The exploration of VRBR as a novel approach for stroke survivors reveals a promising and dynamic landscape for enhancing rehabilitation outcomes. Through an in-depth analysis of current evidence, this narrative review underscores the transformative potential of VRBR in addressing the complex challenges of stroke rehabilitation. The synthesis of various studies demonstrates that VRBR’s immersive and interactive nature offers a unique platform for engaging patients in their recovery process. The heightened sense of presence and task-specific simulations create an environment conducive to motivation and active participation. This engagement, often lacking in conventional rehabilitation, has the potential to alleviate the monotony and disinterest that can hinder recovery progress. Moreover, VRBR’s adaptability stands out as a hallmark advantage. The technology’s capacity to tailor exercises to individual patient needs facilitates a personalised and progressive approach to rehabilitation. This adaptability fosters continued improvement and aligns with the diverse recovery trajectories stroke survivors experience.

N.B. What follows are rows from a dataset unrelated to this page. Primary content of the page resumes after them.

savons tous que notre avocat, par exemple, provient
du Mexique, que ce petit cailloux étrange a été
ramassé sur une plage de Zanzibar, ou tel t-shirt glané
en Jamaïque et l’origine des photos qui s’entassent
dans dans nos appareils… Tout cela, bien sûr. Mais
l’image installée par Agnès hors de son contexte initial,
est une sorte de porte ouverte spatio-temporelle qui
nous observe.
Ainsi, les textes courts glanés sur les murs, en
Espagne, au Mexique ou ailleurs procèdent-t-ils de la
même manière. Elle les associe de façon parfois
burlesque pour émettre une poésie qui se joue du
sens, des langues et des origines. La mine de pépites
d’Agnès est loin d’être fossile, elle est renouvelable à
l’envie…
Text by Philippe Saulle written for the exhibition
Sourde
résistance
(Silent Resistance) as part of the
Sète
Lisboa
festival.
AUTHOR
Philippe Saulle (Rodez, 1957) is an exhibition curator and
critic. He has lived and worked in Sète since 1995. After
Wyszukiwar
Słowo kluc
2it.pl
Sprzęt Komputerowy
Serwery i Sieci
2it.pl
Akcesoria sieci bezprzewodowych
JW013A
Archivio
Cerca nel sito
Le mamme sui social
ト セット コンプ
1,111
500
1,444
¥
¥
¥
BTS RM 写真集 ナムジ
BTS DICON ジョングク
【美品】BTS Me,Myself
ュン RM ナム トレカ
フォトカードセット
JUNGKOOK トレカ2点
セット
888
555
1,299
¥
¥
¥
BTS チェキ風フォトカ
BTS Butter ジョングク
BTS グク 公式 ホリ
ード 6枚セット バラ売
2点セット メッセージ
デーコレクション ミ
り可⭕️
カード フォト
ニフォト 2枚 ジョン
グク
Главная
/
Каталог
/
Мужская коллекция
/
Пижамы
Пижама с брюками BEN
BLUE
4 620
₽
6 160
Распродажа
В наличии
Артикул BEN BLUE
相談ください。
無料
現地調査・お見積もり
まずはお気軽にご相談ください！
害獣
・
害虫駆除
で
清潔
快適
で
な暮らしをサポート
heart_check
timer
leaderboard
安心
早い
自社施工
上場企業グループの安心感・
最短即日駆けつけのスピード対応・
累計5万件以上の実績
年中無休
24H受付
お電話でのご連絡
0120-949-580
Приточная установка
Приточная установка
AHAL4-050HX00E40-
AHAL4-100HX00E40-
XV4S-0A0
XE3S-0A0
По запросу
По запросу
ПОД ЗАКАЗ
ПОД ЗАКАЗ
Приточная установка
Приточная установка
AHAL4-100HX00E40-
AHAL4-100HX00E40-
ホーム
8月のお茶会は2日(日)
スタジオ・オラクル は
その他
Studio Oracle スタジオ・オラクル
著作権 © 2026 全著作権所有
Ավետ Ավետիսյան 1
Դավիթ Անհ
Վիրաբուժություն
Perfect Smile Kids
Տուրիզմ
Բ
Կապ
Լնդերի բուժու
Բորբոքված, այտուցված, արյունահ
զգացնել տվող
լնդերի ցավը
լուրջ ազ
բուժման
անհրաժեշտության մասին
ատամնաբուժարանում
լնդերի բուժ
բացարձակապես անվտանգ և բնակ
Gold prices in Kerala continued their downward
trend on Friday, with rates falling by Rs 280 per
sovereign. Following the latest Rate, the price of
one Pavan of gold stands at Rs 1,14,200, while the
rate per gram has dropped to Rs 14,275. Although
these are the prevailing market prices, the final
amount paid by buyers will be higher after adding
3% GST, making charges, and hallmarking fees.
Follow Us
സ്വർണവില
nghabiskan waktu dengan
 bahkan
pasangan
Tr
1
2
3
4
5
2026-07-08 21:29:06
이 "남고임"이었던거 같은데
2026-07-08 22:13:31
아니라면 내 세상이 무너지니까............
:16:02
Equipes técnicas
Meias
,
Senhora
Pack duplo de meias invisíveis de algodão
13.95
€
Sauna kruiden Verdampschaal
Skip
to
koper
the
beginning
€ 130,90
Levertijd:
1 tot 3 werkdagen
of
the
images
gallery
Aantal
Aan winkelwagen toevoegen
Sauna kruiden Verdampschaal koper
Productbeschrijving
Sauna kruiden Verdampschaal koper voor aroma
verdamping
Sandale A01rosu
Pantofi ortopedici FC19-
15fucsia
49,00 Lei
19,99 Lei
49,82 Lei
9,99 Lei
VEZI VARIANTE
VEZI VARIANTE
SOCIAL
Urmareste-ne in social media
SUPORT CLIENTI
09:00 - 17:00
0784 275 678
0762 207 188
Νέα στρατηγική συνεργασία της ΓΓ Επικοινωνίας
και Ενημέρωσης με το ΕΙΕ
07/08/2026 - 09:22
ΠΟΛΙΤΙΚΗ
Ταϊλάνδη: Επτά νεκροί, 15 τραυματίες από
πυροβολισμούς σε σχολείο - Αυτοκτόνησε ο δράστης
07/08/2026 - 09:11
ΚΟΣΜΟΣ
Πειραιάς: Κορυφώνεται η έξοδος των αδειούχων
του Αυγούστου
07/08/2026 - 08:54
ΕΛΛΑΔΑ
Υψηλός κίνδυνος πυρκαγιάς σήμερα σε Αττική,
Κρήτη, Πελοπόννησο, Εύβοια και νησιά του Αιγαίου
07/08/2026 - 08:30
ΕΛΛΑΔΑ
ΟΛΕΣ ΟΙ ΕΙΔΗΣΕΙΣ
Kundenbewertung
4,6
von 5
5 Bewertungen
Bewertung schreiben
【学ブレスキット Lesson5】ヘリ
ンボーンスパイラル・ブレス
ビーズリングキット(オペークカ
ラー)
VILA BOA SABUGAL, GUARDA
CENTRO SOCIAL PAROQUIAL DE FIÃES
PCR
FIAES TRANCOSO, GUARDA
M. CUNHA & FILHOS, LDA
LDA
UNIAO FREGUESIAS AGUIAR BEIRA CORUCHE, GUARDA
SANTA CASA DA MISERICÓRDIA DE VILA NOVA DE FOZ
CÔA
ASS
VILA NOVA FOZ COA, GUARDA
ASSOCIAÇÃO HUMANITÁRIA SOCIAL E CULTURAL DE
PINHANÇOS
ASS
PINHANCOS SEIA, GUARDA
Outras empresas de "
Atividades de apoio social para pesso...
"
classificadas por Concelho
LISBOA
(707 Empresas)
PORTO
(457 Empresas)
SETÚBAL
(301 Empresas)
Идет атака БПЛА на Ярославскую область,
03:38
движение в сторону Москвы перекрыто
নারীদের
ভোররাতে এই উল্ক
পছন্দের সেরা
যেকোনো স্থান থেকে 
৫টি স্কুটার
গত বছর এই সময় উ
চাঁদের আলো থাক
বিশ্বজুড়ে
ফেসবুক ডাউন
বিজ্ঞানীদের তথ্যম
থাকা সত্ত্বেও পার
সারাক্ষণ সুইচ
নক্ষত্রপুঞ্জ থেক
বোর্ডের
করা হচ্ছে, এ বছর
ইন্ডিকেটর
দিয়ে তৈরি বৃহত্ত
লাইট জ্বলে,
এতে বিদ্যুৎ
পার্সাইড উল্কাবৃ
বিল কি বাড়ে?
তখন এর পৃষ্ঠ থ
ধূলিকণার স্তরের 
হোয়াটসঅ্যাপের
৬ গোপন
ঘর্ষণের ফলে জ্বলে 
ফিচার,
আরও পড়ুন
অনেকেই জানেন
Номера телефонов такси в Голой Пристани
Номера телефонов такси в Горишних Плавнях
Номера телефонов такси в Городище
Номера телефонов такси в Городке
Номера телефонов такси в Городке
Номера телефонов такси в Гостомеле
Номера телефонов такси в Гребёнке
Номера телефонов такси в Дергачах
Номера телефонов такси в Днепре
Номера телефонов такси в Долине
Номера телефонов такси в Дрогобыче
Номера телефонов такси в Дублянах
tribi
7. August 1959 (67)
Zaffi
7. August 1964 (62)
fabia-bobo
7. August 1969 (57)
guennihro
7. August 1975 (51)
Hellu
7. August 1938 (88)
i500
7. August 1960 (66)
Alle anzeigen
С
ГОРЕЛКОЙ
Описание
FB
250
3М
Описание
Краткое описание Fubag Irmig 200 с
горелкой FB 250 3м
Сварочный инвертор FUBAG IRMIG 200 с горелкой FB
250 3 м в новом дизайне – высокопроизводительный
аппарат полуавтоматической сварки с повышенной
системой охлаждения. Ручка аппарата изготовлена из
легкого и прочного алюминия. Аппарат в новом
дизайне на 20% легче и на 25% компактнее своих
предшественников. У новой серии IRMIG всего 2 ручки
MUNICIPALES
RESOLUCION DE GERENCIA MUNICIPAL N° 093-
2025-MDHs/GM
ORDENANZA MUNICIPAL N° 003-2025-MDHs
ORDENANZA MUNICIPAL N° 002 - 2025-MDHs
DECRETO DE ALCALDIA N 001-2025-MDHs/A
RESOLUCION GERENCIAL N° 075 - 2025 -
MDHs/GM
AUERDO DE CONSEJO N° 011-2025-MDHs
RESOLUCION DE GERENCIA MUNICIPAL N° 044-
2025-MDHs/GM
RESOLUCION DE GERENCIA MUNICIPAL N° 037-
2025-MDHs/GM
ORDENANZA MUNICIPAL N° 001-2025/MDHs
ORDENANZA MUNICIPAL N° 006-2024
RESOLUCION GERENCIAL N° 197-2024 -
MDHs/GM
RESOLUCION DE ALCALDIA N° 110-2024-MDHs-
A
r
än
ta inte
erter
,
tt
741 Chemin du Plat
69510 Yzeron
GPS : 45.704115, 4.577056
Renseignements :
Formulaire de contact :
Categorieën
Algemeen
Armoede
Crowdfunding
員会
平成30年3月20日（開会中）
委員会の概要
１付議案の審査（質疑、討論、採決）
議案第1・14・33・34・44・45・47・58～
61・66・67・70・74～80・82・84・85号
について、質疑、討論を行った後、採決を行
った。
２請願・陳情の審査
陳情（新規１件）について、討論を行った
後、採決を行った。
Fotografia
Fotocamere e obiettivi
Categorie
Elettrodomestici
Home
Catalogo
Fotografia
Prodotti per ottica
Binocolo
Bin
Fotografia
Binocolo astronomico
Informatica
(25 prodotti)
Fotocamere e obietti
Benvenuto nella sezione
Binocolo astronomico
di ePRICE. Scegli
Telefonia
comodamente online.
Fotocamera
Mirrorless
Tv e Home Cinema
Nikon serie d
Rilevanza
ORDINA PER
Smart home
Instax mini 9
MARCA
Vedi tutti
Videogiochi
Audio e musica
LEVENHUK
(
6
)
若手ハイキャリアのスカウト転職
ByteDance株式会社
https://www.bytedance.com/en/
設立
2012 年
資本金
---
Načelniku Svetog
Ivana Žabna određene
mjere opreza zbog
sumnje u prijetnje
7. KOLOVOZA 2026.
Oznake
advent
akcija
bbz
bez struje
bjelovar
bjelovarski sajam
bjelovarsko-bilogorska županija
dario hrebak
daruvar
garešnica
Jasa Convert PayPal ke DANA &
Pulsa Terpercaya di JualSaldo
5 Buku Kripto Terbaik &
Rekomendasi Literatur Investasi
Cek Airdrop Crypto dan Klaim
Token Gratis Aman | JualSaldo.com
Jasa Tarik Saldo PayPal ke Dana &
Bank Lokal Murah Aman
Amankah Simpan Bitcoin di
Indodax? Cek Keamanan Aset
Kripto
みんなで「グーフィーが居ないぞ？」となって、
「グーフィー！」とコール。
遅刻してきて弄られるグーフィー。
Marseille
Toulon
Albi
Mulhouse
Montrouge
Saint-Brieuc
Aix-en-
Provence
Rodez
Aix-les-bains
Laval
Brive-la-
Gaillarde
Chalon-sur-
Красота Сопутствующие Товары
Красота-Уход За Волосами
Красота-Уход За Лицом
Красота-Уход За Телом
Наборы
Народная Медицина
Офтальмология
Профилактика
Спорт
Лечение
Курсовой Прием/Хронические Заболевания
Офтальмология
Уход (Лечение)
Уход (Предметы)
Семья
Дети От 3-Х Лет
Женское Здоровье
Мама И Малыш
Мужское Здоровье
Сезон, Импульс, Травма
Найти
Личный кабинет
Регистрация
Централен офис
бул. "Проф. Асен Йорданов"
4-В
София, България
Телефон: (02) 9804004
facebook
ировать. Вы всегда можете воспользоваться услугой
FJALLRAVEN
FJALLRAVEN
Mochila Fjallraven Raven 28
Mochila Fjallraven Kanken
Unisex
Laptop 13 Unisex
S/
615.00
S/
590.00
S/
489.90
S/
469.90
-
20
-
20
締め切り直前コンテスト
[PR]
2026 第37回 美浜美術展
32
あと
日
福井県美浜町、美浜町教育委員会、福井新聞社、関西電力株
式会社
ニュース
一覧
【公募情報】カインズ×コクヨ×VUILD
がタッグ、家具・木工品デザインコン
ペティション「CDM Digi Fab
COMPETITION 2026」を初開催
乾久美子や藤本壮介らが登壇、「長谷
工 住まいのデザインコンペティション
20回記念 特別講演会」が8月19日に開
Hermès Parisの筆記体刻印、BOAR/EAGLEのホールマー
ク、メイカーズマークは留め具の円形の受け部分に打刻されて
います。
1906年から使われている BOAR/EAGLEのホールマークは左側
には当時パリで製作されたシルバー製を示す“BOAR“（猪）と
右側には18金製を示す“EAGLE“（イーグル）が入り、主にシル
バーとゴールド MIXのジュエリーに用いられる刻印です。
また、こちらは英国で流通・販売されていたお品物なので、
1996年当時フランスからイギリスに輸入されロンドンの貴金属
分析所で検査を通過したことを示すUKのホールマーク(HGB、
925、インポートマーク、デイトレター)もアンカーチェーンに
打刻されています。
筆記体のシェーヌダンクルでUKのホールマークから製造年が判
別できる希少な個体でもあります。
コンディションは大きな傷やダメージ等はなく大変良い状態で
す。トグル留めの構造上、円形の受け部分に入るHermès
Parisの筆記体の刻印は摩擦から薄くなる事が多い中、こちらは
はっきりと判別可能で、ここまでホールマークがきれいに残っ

However, this review also acknowledges the challenges inherent in integrating VRBR into clinical practice. Cost considerations, patient suitability, data security, and the learning curve for healthcare professionals and patients require careful attention. The limitations underscored in the review serve as guidelines for refining the implementation of VRBR and maximising its benefits. While VRBR offers an innovative and exciting path forward, it is not a panacea. Its successful integration depends on a holistic understanding of patient needs, a thoughtful assessment of available resources, and a patient-centred approach. As technology advances and research evolves, collaboration between healthcare professionals, researchers, and patients will be pivotal in optimising VRBR’s application and impact.

Authors contributions

NA and GO conceived the idea for the review and conducted the literature search. Before submission, two independent reviewers were invited to vet the articles included in this review for relevance and accuracy, and their feedback was incorporated into the final version of the manuscript. NA and M0A extracted and analyzed the data. MOA and GA provided critical feedback on the manuscript. NA drafted the initial manuscript. All authors contributed to interpreting the findings, revised the manuscript critically, and approved the final version. NA is the corresponding author and takes full responsibility for the integrity of the work as a whole, from inception to publication.

Disclosure statement

No potential conflict of interest was reported by the author(s).

Data availability statement

The authors confirm that the data supporting the findings of this study are available within the reviews.

Additional information

Funding

The author(s) reported there is no funding associated with the work featured in this article.